[Dataset records]
+-------+
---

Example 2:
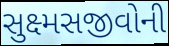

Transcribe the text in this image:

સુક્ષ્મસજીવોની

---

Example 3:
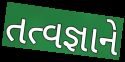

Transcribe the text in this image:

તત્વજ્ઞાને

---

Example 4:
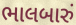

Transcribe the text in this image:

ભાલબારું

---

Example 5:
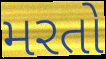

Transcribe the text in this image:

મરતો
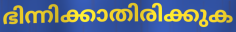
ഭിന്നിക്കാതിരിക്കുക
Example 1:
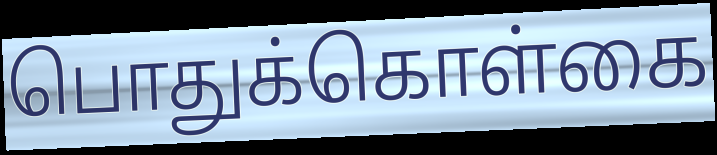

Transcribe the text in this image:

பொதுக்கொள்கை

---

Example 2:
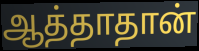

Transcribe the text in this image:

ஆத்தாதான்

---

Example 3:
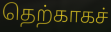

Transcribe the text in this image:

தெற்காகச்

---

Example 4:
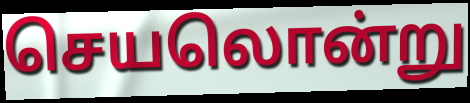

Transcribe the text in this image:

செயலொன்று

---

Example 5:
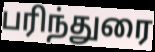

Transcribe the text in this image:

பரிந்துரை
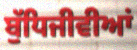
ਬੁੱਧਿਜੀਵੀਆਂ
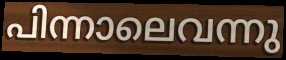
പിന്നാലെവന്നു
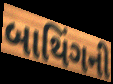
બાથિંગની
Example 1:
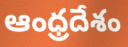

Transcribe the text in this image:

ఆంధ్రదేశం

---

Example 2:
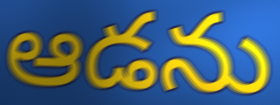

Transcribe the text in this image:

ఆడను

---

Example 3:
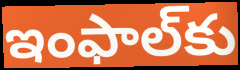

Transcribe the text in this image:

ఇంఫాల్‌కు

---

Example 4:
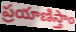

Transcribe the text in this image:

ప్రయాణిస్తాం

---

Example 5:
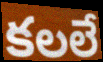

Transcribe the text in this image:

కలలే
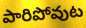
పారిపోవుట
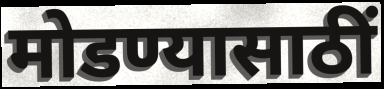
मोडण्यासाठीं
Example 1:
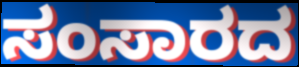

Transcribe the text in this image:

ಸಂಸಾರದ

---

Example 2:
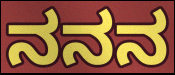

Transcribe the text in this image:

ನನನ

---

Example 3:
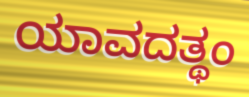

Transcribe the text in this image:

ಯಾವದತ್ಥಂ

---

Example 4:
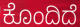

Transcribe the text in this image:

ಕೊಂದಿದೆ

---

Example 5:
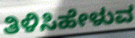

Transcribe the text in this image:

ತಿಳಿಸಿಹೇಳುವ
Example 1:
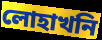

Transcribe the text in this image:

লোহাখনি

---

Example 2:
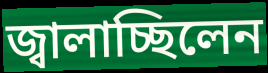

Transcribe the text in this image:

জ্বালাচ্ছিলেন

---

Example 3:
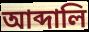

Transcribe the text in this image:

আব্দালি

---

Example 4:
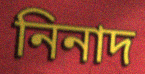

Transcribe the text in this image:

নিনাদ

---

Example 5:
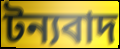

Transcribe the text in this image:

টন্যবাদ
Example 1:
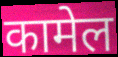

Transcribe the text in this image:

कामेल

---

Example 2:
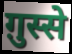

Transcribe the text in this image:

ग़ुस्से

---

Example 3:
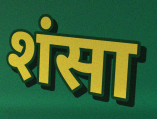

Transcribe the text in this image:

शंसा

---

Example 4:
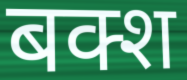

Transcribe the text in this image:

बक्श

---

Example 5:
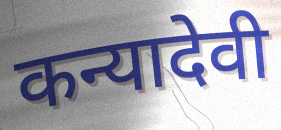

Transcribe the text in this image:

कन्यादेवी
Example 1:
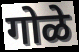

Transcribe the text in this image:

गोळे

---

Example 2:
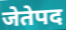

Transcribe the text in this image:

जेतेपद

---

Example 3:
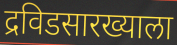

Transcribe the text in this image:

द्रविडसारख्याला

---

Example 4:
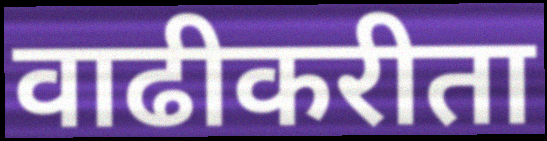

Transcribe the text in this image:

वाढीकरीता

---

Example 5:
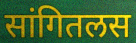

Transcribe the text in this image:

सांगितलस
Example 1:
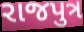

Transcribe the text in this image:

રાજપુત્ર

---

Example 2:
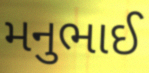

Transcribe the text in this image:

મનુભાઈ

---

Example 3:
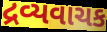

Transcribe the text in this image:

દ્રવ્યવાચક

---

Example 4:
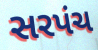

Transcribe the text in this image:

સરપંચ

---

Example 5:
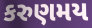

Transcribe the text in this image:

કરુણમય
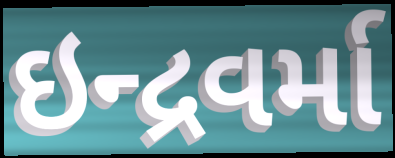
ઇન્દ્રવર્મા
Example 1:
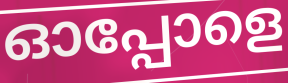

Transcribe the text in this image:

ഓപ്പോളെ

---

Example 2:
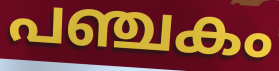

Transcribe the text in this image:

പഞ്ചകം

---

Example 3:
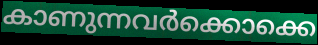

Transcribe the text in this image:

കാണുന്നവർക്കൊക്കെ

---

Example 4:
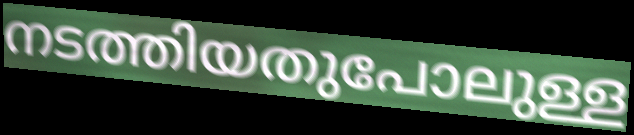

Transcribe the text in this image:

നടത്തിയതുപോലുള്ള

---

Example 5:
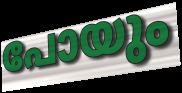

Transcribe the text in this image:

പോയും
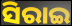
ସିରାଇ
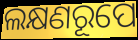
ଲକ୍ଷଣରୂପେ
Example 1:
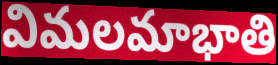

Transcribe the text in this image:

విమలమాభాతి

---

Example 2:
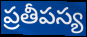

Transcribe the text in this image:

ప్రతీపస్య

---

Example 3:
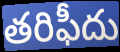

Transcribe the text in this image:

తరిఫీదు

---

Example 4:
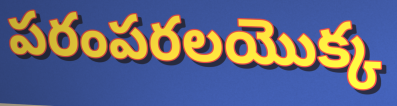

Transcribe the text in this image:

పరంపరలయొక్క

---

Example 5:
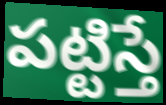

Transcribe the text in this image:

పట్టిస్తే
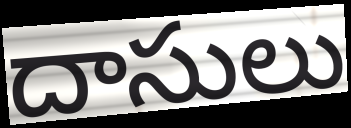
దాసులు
+-------+
• _Aim of the task_
What is needed is every line of the data above, set down exactly but with the images left out.

• _Expected answer_
---

Example 2:

Transcribe the text in this image:

સુક્ષ્મસજીવોની

---

Example 3:

Transcribe the text in this image:

તત્વજ્ઞાને

---

Example 4:

Transcribe the text in this image:

ભાલબારું

---

Example 5:

Transcribe the text in this image:

મરતો
ഭിന്നിക്കാതിരിക്കുക
Example 1:

Transcribe the text in this image:

பொதுக்கொள்கை

---

Example 2:

Transcribe the text in this image:

ஆத்தாதான்

---

Example 3:

Transcribe the text in this image:

தெற்காகச்

---

Example 4:

Transcribe the text in this image:

செயலொன்று

---

Example 5:

Transcribe the text in this image:

பரிந்துரை
ਬੁੱਧਿਜੀਵੀਆਂ
പിന്നാലെവന്നു
બાથિંગની
Example 1:

Transcribe the text in this image:

ఆంధ్రదేశం

---

Example 2:

Transcribe the text in this image:

ఆడను

---

Example 3:

Transcribe the text in this image:

ఇంఫాల్‌కు

---

Example 4:

Transcribe the text in this image:

ప్రయాణిస్తాం

---

Example 5:

Transcribe the text in this image:

కలలే
పారిపోవుట
मोडण्यासाठीं
Example 1:

Transcribe the text in this image:

ಸಂಸಾರದ

---

Example 2:

Transcribe the text in this image:

ನನನ

---

Example 3:

Transcribe the text in this image:

ಯಾವದತ್ಥಂ

---

Example 4:

Transcribe the text in this image:

ಕೊಂದಿದೆ

---

Example 5:

Transcribe the text in this image:

ತಿಳಿಸಿಹೇಳುವ
Example 1:

Transcribe the text in this image:

লোহাখনি

---

Example 2:

Transcribe the text in this image:

জ্বালাচ্ছিলেন

---

Example 3:

Transcribe the text in this image:

আব্দালি

---

Example 4:

Transcribe the text in this image:

নিনাদ

---

Example 5:

Transcribe the text in this image:

টন্যবাদ
Example 1:

Transcribe the text in this image:

कामेल

---

Example 2:

Transcribe the text in this image:

ग़ुस्से

---

Example 3:

Transcribe the text in this image:

शंसा

---

Example 4:

Transcribe the text in this image:

बक्श

---

Example 5:

Transcribe the text in this image:

कन्यादेवी
Example 1:

Transcribe the text in this image:

गोळे

---

Example 2:

Transcribe the text in this image:

जेतेपद

---

Example 3:

Transcribe the text in this image:

द्रविडसारख्याला

---

Example 4:

Transcribe the text in this image:

वाढीकरीता

---

Example 5:

Transcribe the text in this image:

सांगितलस
Example 1:

Transcribe the text in this image:

રાજપુત્ર

---

Example 2:

Transcribe the text in this image:

મનુભાઈ

---

Example 3:

Transcribe the text in this image:

દ્રવ્યવાચક

---

Example 4:

Transcribe the text in this image:

સરપંચ

---

Example 5:

Transcribe the text in this image:

કરુણમય
ઇન્દ્રવર્મા
Example 1:

Transcribe the text in this image:

ഓപ്പോളെ

---

Example 2:

Transcribe the text in this image:

പഞ്ചകം

---

Example 3:

Transcribe the text in this image:

കാണുന്നവർക്കൊക്കെ

---

Example 4:

Transcribe the text in this image:

നടത്തിയതുപോലുള്ള

---

Example 5:

Transcribe the text in this image:

പോയും
ସିରାଇ
ଲକ୍ଷଣରୂପେ
Example 1:

Transcribe the text in this image:

విమలమాభాతి

---

Example 2:

Transcribe the text in this image:

ప్రతీపస్య

---

Example 3:

Transcribe the text in this image:

తరిఫీదు

---

Example 4:

Transcribe the text in this image:

పరంపరలయొక్క

---

Example 5:

Transcribe the text in this image:

పట్టిస్తే
దాసులు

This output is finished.